» **What is expected**
Output consists of the line that contains "(at 11.43 1.27 0)" plus every later line of the material below, each one duplicated exactly.

» **Recorded data**
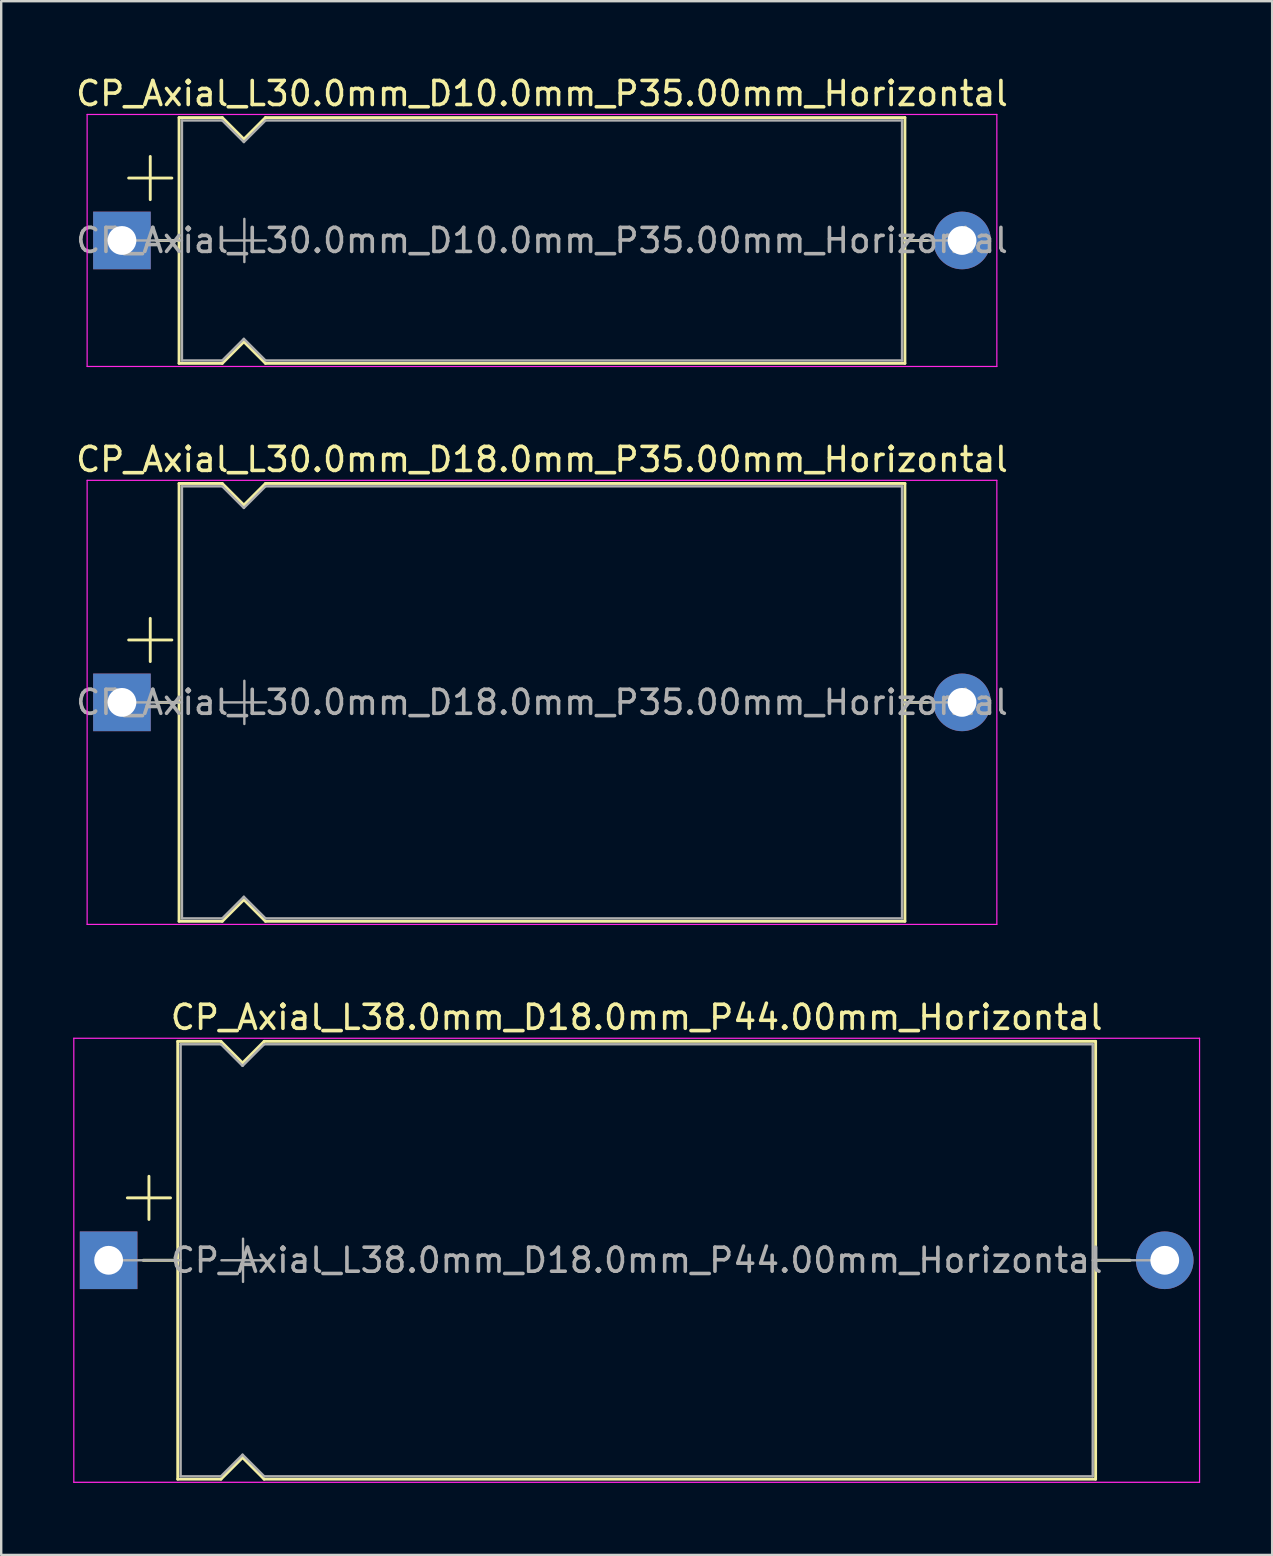
<source format=kicad_pcb>
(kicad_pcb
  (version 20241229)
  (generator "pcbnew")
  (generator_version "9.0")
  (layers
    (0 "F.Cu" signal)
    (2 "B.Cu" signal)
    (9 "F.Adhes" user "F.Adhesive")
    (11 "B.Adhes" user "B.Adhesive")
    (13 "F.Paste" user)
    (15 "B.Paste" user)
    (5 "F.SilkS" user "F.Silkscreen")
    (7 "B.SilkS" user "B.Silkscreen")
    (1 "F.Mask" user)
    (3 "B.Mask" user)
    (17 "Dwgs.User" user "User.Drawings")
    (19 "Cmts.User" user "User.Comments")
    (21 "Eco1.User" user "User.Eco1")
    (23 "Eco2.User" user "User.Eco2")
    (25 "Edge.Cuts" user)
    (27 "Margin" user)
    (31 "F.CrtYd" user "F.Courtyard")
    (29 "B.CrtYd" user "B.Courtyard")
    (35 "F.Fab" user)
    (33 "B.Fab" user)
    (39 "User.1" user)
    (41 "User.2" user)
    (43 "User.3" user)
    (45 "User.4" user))
  (footprint "CP_Axial_L30.0mm_D18.0mm_P35.00mm_Horizontal"
    (layer "F.Cu")
    (at 2.03 26.212)
    (property "Reference" "CP_Axial_L30.0mm_D18.0mm_P35.00mm_Horizontal" (at 17.5 -10.12 0) (layer "F.SilkS") (effects (font (size 1 1) (thickness 0.15))))
    (attr through_hole)
    (fp_line (start 0.28 -2.6) (end 2.08 -2.6) (stroke (width 0.12) (type solid)) (layer "F.SilkS"))
    (fp_line (start 1.18 -3.5) (end 1.18 -1.7) (stroke (width 0.12) (type solid)) (layer "F.SilkS"))
    (fp_line (start 1.44 0) (end 2.38 0) (stroke (width 0.12) (type solid)) (layer "F.SilkS"))
    (fp_line (start 2.38 -9.12) (end 2.38 9.12) (stroke (width 0.12) (type solid)) (layer "F.SilkS"))
    (fp_line (start 2.38 -9.12) (end 4.18 -9.12) (stroke (width 0.12) (type solid)) (layer "F.SilkS"))
    (fp_line (start 2.38 9.12) (end 4.18 9.12) (stroke (width 0.12) (type solid)) (layer "F.SilkS"))
    (fp_line (start 4.18 -9.12) (end 5.08 -8.22) (stroke (width 0.12) (type solid)) (layer "F.SilkS"))
    (fp_line (start 4.18 9.12) (end 5.08 8.22) (stroke (width 0.12) (type solid)) (layer "F.SilkS"))
    (fp_line (start 5.08 -8.22) (end 5.98 -9.12) (stroke (width 0.12) (type solid)) (layer "F.SilkS"))
    (fp_line (start 5.08 8.22) (end 5.98 9.12) (stroke (width 0.12) (type solid)) (layer "F.SilkS"))
    (fp_line (start 5.98 -9.12) (end 32.62 -9.12) (stroke (width 0.12) (type solid)) (layer "F.SilkS"))
    (fp_line (start 5.98 9.12) (end 32.62 9.12) (stroke (width 0.12) (type solid)) (layer "F.SilkS"))
    (fp_line (start 32.62 -9.12) (end 32.62 9.12) (stroke (width 0.12) (type solid)) (layer "F.SilkS"))
    (fp_line (start 33.56 0) (end 32.62 0) (stroke (width 0.12) (type solid)) (layer "F.SilkS"))
    (fp_line (start -1.45 -9.25) (end -1.45 9.25) (stroke (width 0.05) (type solid)) (layer "F.CrtYd"))
    (fp_line (start -1.45 9.25) (end 36.45 9.25) (stroke (width 0.05) (type solid)) (layer "F.CrtYd"))
    (fp_line (start 36.45 -9.25) (end -1.45 -9.25) (stroke (width 0.05) (type solid)) (layer "F.CrtYd"))
    (fp_line (start 36.45 9.25) (end 36.45 -9.25) (stroke (width 0.05) (type solid)) (layer "F.CrtYd"))
    (fp_line (start 0 0) (end 2.5 0) (stroke (width 0.1) (type solid)) (layer "F.Fab"))
    (fp_line (start 2.5 -9) (end 2.5 9) (stroke (width 0.1) (type solid)) (layer "F.Fab"))
    (fp_line (start 2.5 -9) (end 4.18 -9) (stroke (width 0.1) (type solid)) (layer "F.Fab"))
    (fp_line (start 2.5 9) (end 4.18 9) (stroke (width 0.1) (type solid)) (layer "F.Fab"))
    (fp_line (start 4.18 -9) (end 5.08 -8.1) (stroke (width 0.1) (type solid)) (layer "F.Fab"))
    (fp_line (start 4.18 9) (end 5.08 8.1) (stroke (width 0.1) (type solid)) (layer "F.Fab"))
    (fp_line (start 4.2 0) (end 6 0) (stroke (width 0.1) (type solid)) (layer "F.Fab"))
    (fp_line (start 5.08 -8.1) (end 5.98 -9) (stroke (width 0.1) (type solid)) (layer "F.Fab"))
    (fp_line (start 5.08 8.1) (end 5.98 9) (stroke (width 0.1) (type solid)) (layer "F.Fab"))
    (fp_line (start 5.1 -0.9) (end 5.1 0.9) (stroke (width 0.1) (type solid)) (layer "F.Fab"))
    (fp_line (start 5.98 -9) (end 32.5 -9) (stroke (width 0.1) (type solid)) (layer "F.Fab"))
    (fp_line (start 5.98 9) (end 32.5 9) (stroke (width 0.1) (type solid)) (layer "F.Fab"))
    (fp_line (start 32.5 -9) (end 32.5 9) (stroke (width 0.1) (type solid)) (layer "F.Fab"))
    (fp_line (start 35 0) (end 32.5 0) (stroke (width 0.1) (type solid)) (layer "F.Fab"))
    (fp_text user "${REFERENCE}" (at 17.5 0 0) (layer "F.Fab") (effects (font (size 1 1) (thickness 0.15))))
    (pad "1" thru_hole rect (at 0 0) (size 2.4 2.4) (drill 1.2) (layers "*.Cu" "*.Mask"))
    (pad "2" thru_hole oval (at 35 0) (size 2.4 2.4) (drill 1.2) (layers "*.Cu" "*.Mask")))
  (footprint "CP_Axial_L38.0mm_D18.0mm_P44.00mm_Horizontal"
    (layer "F.Cu")
    (at 1.475 49.455)
    (property "Reference" "CP_Axial_L38.0mm_D18.0mm_P44.00mm_Horizontal" (at 22 -10.12 0) (layer "F.SilkS") (effects (font (size 1 1) (thickness 0.15))))
    (attr through_hole)
    (fp_line (start 0.78 -2.6) (end 2.58 -2.6) (stroke (width 0.12) (type solid)) (layer "F.SilkS"))
    (fp_line (start 1.44 0) (end 2.88 0) (stroke (width 0.12) (type solid)) (layer "F.SilkS"))
    (fp_line (start 1.68 -3.5) (end 1.68 -1.7) (stroke (width 0.12) (type solid)) (layer "F.SilkS"))
    (fp_line (start 2.88 -9.12) (end 2.88 9.12) (stroke (width 0.12) (type solid)) (layer "F.SilkS"))
    (fp_line (start 2.88 -9.12) (end 4.68 -9.12) (stroke (width 0.12) (type solid)) (layer "F.SilkS"))
    (fp_line (start 2.88 9.12) (end 4.68 9.12) (stroke (width 0.12) (type solid)) (layer "F.SilkS"))
    (fp_line (start 4.68 -9.12) (end 5.58 -8.22) (stroke (width 0.12) (type solid)) (layer "F.SilkS"))
    (fp_line (start 4.68 9.12) (end 5.58 8.22) (stroke (width 0.12) (type solid)) (layer "F.SilkS"))
    (fp_line (start 5.58 -8.22) (end 6.48 -9.12) (stroke (width 0.12) (type solid)) (layer "F.SilkS"))
    (fp_line (start 5.58 8.22) (end 6.48 9.12) (stroke (width 0.12) (type solid)) (layer "F.SilkS"))
    (fp_line (start 6.48 -9.12) (end 41.12 -9.12) (stroke (width 0.12) (type solid)) (layer "F.SilkS"))
    (fp_line (start 6.48 9.12) (end 41.12 9.12) (stroke (width 0.12) (type solid)) (layer "F.SilkS"))
    (fp_line (start 41.12 -9.12) (end 41.12 9.12) (stroke (width 0.12) (type solid)) (layer "F.SilkS"))
    (fp_line (start 42.56 0) (end 41.12 0) (stroke (width 0.12) (type solid)) (layer "F.SilkS"))
    (fp_line (start -1.45 -9.25) (end -1.45 9.25) (stroke (width 0.05) (type solid)) (layer "F.CrtYd"))
    (fp_line (start -1.45 9.25) (end 45.45 9.25) (stroke (width 0.05) (type solid)) (layer "F.CrtYd"))
    (fp_line (start 45.45 -9.25) (end -1.45 -9.25) (stroke (width 0.05) (type solid)) (layer "F.CrtYd"))
    (fp_line (start 45.45 9.25) (end 45.45 -9.25) (stroke (width 0.05) (type solid)) (layer "F.CrtYd"))
    (fp_line (start 0 0) (end 3 0) (stroke (width 0.1) (type solid)) (layer "F.Fab"))
    (fp_line (start 3 -9) (end 3 9) (stroke (width 0.1) (type solid)) (layer "F.Fab"))
    (fp_line (start 3 -9) (end 4.68 -9) (stroke (width 0.1) (type solid)) (layer "F.Fab"))
    (fp_line (start 3 9) (end 4.68 9) (stroke (width 0.1) (type solid)) (layer "F.Fab"))
    (fp_line (start 4.68 -9) (end 5.58 -8.1) (stroke (width 0.1) (type solid)) (layer "F.Fab"))
    (fp_line (start 4.68 9) (end 5.58 8.1) (stroke (width 0.1) (type solid)) (layer "F.Fab"))
    (fp_line (start 4.7 0) (end 6.5 0) (stroke (width 0.1) (type solid)) (layer "F.Fab"))
    (fp_line (start 5.58 -8.1) (end 6.48 -9) (stroke (width 0.1) (type solid)) (layer "F.Fab"))
    (fp_line (start 5.58 8.1) (end 6.48 9) (stroke (width 0.1) (type solid)) (layer "F.Fab"))
    (fp_line (start 5.6 -0.9) (end 5.6 0.9) (stroke (width 0.1) (type solid)) (layer "F.Fab"))
    (fp_line (start 6.48 -9) (end 41 -9) (stroke (width 0.1) (type solid)) (layer "F.Fab"))
    (fp_line (start 6.48 9) (end 41 9) (stroke (width 0.1) (type solid)) (layer "F.Fab"))
    (fp_line (start 41 -9) (end 41 9) (stroke (width 0.1) (type solid)) (layer "F.Fab"))
    (fp_line (start 44 0) (end 41 0) (stroke (width 0.1) (type solid)) (layer "F.Fab"))
    (fp_text user "${REFERENCE}" (at 22 0 0) (layer "F.Fab") (effects (font (size 1 1) (thickness 0.15))))
    (pad "1" thru_hole rect (at 0 0) (size 2.4 2.4) (drill 1.2) (layers "*.Cu" "*.Mask"))
    (pad "2" thru_hole oval (at 44 0) (size 2.4 2.4) (drill 1.2) (layers "*.Cu" "*.Mask")))
  (footprint "CP_Axial_L30.0mm_D10.0mm_P35.00mm_Horizontal"
    (layer "F.Cu")
    (at 2.03 6.968)
    (property "Reference" "CP_Axial_L30.0mm_D10.0mm_P35.00mm_Horizontal" (at 17.5 -6.12 0) (layer "F.SilkS") (effects (font (size 1 1) (thickness 0.15))))
    (attr through_hole)
    (fp_line (start 0.28 -2.6) (end 2.08 -2.6) (stroke (width 0.12) (type solid)) (layer "F.SilkS"))
    (fp_line (start 1.18 -3.5) (end 1.18 -1.7) (stroke (width 0.12) (type solid)) (layer "F.SilkS"))
    (fp_line (start 1.44 0) (end 2.38 0) (stroke (width 0.12) (type solid)) (layer "F.SilkS"))
    (fp_line (start 2.38 -5.12) (end 2.38 5.12) (stroke (width 0.12) (type solid)) (layer "F.SilkS"))
    (fp_line (start 2.38 -5.12) (end 4.18 -5.12) (stroke (width 0.12) (type solid)) (layer "F.SilkS"))
    (fp_line (start 2.38 5.12) (end 4.18 5.12) (stroke (width 0.12) (type solid)) (layer "F.SilkS"))
    (fp_line (start 4.18 -5.12) (end 5.08 -4.22) (stroke (width 0.12) (type solid)) (layer "F.SilkS"))
    (fp_line (start 4.18 5.12) (end 5.08 4.22) (stroke (width 0.12) (type solid)) (layer "F.SilkS"))
    (fp_line (start 5.08 -4.22) (end 5.98 -5.12) (stroke (width 0.12) (type solid)) (layer "F.SilkS"))
    (fp_line (start 5.08 4.22) (end 5.98 5.12) (stroke (width 0.12) (type solid)) (layer "F.SilkS"))
    (fp_line (start 5.98 -5.12) (end 32.62 -5.12) (stroke (width 0.12) (type solid)) (layer "F.SilkS"))
    (fp_line (start 5.98 5.12) (end 32.62 5.12) (stroke (width 0.12) (type solid)) (layer "F.SilkS"))
    (fp_line (start 32.62 -5.12) (end 32.62 5.12) (stroke (width 0.12) (type solid)) (layer "F.SilkS"))
    (fp_line (start 33.56 0) (end 32.62 0) (stroke (width 0.12) (type solid)) (layer "F.SilkS"))
    (fp_line (start -1.45 -5.25) (end -1.45 5.25) (stroke (width 0.05) (type solid)) (layer "F.CrtYd"))
    (fp_line (start -1.45 5.25) (end 36.45 5.25) (stroke (width 0.05) (type solid)) (layer "F.CrtYd"))
    (fp_line (start 36.45 -5.25) (end -1.45 -5.25) (stroke (width 0.05) (type solid)) (layer "F.CrtYd"))
    (fp_line (start 36.45 5.25) (end 36.45 -5.25) (stroke (width 0.05) (type solid)) (layer "F.CrtYd"))
    (fp_line (start 0 0) (end 2.5 0) (stroke (width 0.1) (type solid)) (layer "F.Fab"))
    (fp_line (start 2.5 -5) (end 2.5 5) (stroke (width 0.1) (type solid)) (layer "F.Fab"))
    (fp_line (start 2.5 -5) (end 4.18 -5) (stroke (width 0.1) (type solid)) (layer "F.Fab"))
    (fp_line (start 2.5 5) (end 4.18 5) (stroke (width 0.1) (type solid)) (layer "F.Fab"))
    (fp_line (start 4.18 -5) (end 5.08 -4.1) (stroke (width 0.1) (type solid)) (layer "F.Fab"))
    (fp_line (start 4.18 5) (end 5.08 4.1) (stroke (width 0.1) (type solid)) (layer "F.Fab"))
    (fp_line (start 4.2 0) (end 6 0) (stroke (width 0.1) (type solid)) (layer "F.Fab"))
    (fp_line (start 5.08 -4.1) (end 5.98 -5) (stroke (width 0.1) (type solid)) (layer "F.Fab"))
    (fp_line (start 5.08 4.1) (end 5.98 5) (stroke (width 0.1) (type solid)) (layer "F.Fab"))
    (fp_line (start 5.1 -0.9) (end 5.1 0.9) (stroke (width 0.1) (type solid)) (layer "F.Fab"))
    (fp_line (start 5.98 -5) (end 32.5 -5) (stroke (width 0.1) (type solid)) (layer "F.Fab"))
    (fp_line (start 5.98 5) (end 32.5 5) (stroke (width 0.1) (type solid)) (layer "F.Fab"))
    (fp_line (start 32.5 -5) (end 32.5 5) (stroke (width 0.1) (type solid)) (layer "F.Fab"))
    (fp_line (start 35 0) (end 32.5 0) (stroke (width 0.1) (type solid)) (layer "F.Fab"))
    (fp_text user "${REFERENCE}" (at 17.5 0 0) (layer "F.Fab") (effects (font (size 1 1) (thickness 0.15))))
    (pad "1" thru_hole rect (at 0 0) (size 2.4 2.4) (drill 1.2) (layers "*.Cu" "*.Mask"))
    (pad "2" thru_hole oval (at 35 0) (size 2.4 2.4) (drill 1.2) (layers "*.Cu" "*.Mask")))
  (gr_rect
    (start -3 -3)
    (end 49.95 61.73)
    (stroke (width 0.1) (type default))
    (fill no)
    (layer "Edge.Cuts")))
</source>
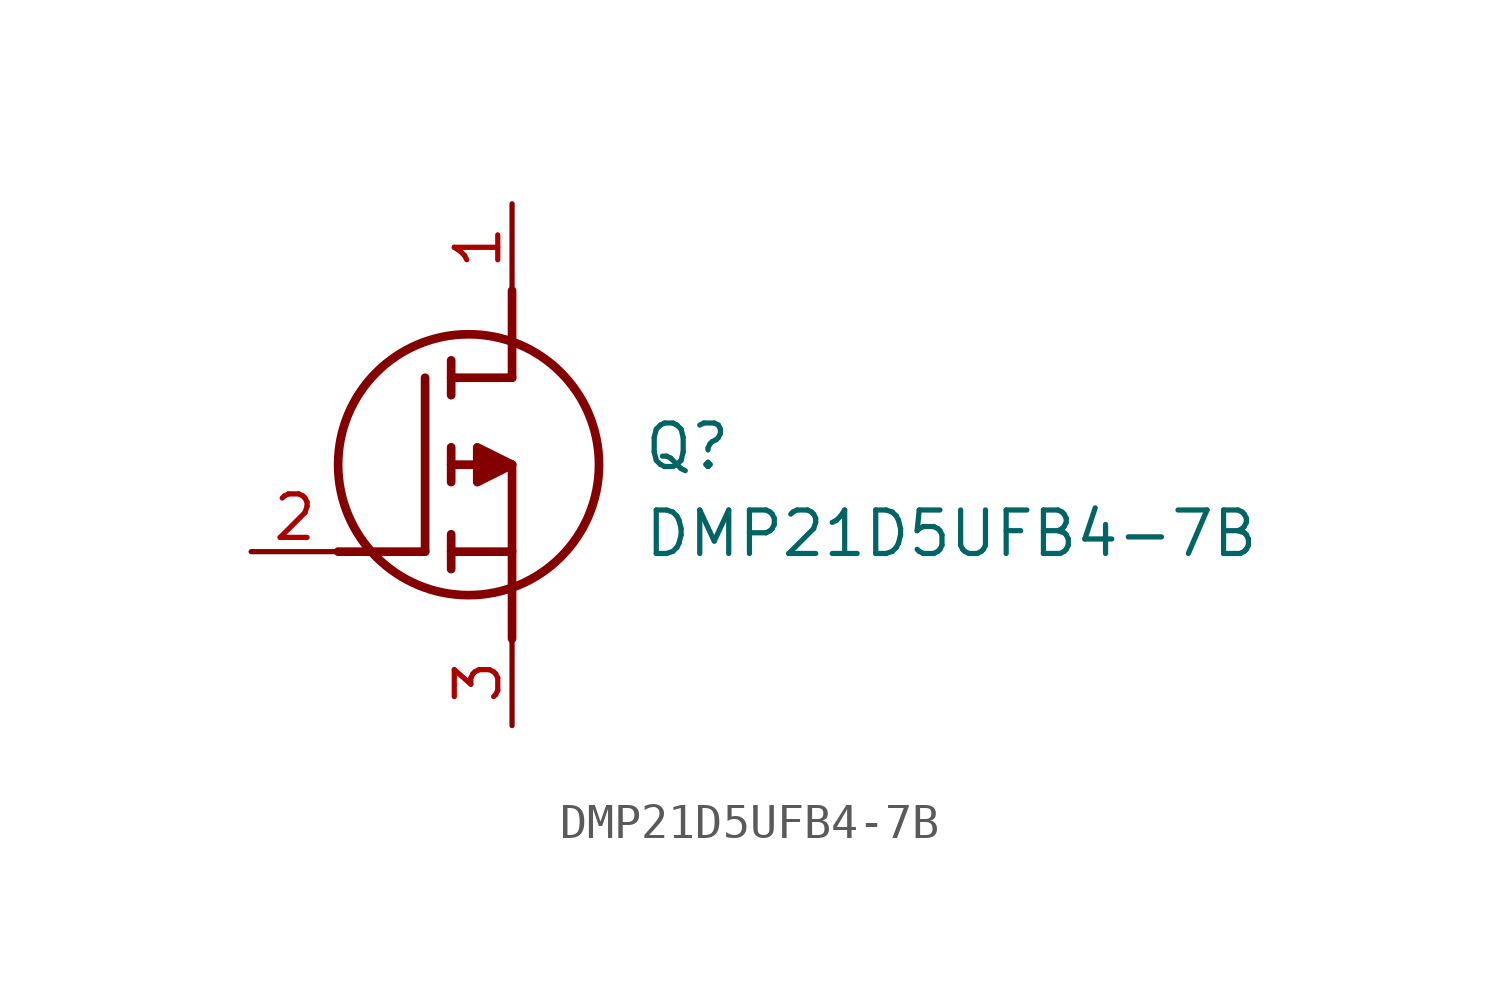
<source format=kicad_sym>
(kicad_symbol_lib
  (version 20220914)
  (generator kicad_symbol_editor)
  (symbol "DMP21D5UFB4-7B"
    (pin_names hide)
    (property "Reference" "Q"
      (at 11.43 3.81 0)
      (effects (font (size 1.27 1.27)) (justify left top)))
    (property "Value" "DMP21D5UFB4-7B"
      (at 11.43 1.27 0)
      (effects (font (size 1.27 1.27)) (justify left top)))
    (symbol "DMP21D5UFB4-7B_1_1"
      (polyline (pts (xy 2.54 0) (xy 5.08 0)) (stroke (width 0.254) (type default)) (fill (type none)))
      (polyline (pts (xy 5.08 5.08) (xy 5.08 0)) (stroke (width 0.254) (type default)) (fill (type none)))
      (polyline (pts (xy 5.842 -0.508) (xy 5.842 0.508)) (stroke (width 0.254) (type default)) (fill (type none)))
      (polyline (pts (xy 5.842 0) (xy 7.62 0)) (stroke (width 0.254) (type default)) (fill (type none)))
      (polyline (pts (xy 5.842 2.032) (xy 5.842 3.048)) (stroke (width 0.254) (type default)) (fill (type none)))
      (polyline (pts (xy 5.842 5.588) (xy 5.842 4.572)) (stroke (width 0.254) (type default)) (fill (type none)))
      (polyline (pts (xy 7.62 2.54) (xy 5.842 2.54)) (stroke (width 0.254) (type default)) (fill (type none)))
      (polyline (pts (xy 7.62 2.54) (xy 7.62 -2.54)) (stroke (width 0.254) (type default)) (fill (type none)))
      (polyline (pts (xy 7.62 5.08) (xy 5.842 5.08)) (stroke (width 0.254) (type default)) (fill (type none)))
      (polyline (pts (xy 7.62 5.08) (xy 7.62 7.62)) (stroke (width 0.254) (type default)) (fill (type none)))
      (polyline (pts (xy 7.62 2.54) (xy 6.604 3.048) (xy 6.604 2.032) (xy 7.62 2.54)) (stroke (width 0.254) (type default)) (fill (type outline)))
      (circle (center 6.35 2.54) (radius 3.81) (stroke (width 0.254) (type default)) (fill (type none)))
      (pin passive line (at 7.62 10.16 270) (length 2.54) (name "D" (effects (font (size 1.27 1.27)))) (number "1" (effects (font (size 1.27 1.27)))))
      (pin passive line (at 0 0 0) (length 2.54) (name "G" (effects (font (size 1.27 1.27)))) (number "2" (effects (font (size 1.27 1.27)))))
      (pin passive line (at 7.62 -5.08 90) (length 2.54) (name "S" (effects (font (size 1.27 1.27)))) (number "3" (effects (font (size 1.27 1.27))))))))
</source>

» **Output**
      (at 11.43 1.27 0)
      (effects (font (size 1.27 1.27)) (justify left top)))
    (symbol "DMP21D5UFB4-7B_1_1"
      (polyline (pts (xy 2.54 0) (xy 5.08 0)) (stroke (width 0.254) (type default)) (fill (type none)))
      (polyline (pts (xy 5.08 5.08) (xy 5.08 0)) (stroke (width 0.254) (type default)) (fill (type none)))
      (polyline (pts (xy 5.842 -0.508) (xy 5.842 0.508)) (stroke (width 0.254) (type default)) (fill (type none)))
      (polyline (pts (xy 5.842 0) (xy 7.62 0)) (stroke (width 0.254) (type default)) (fill (type none)))
      (polyline (pts (xy 5.842 2.032) (xy 5.842 3.048)) (stroke (width 0.254) (type default)) (fill (type none)))
      (polyline (pts (xy 5.842 5.588) (xy 5.842 4.572)) (stroke (width 0.254) (type default)) (fill (type none)))
      (polyline (pts (xy 7.62 2.54) (xy 5.842 2.54)) (stroke (width 0.254) (type default)) (fill (type none)))
      (polyline (pts (xy 7.62 2.54) (xy 7.62 -2.54)) (stroke (width 0.254) (type default)) (fill (type none)))
      (polyline (pts (xy 7.62 5.08) (xy 5.842 5.08)) (stroke (width 0.254) (type default)) (fill (type none)))
      (polyline (pts (xy 7.62 5.08) (xy 7.62 7.62)) (stroke (width 0.254) (type default)) (fill (type none)))
      (polyline (pts (xy 7.62 2.54) (xy 6.604 3.048) (xy 6.604 2.032) (xy 7.62 2.54)) (stroke (width 0.254) (type default)) (fill (type outline)))
      (circle (center 6.35 2.54) (radius 3.81) (stroke (width 0.254) (type default)) (fill (type none)))
      (pin passive line (at 7.62 10.16 270) (length 2.54) (name "D" (effects (font (size 1.27 1.27)))) (number "1" (effects (font (size 1.27 1.27)))))
      (pin passive line (at 0 0 0) (length 2.54) (name "G" (effects (font (size 1.27 1.27)))) (number "2" (effects (font (size 1.27 1.27)))))
      (pin passive line (at 7.62 -5.08 90) (length 2.54) (name "S" (effects (font (size 1.27 1.27)))) (number "3" (effects (font (size 1.27 1.27))))))))
</source>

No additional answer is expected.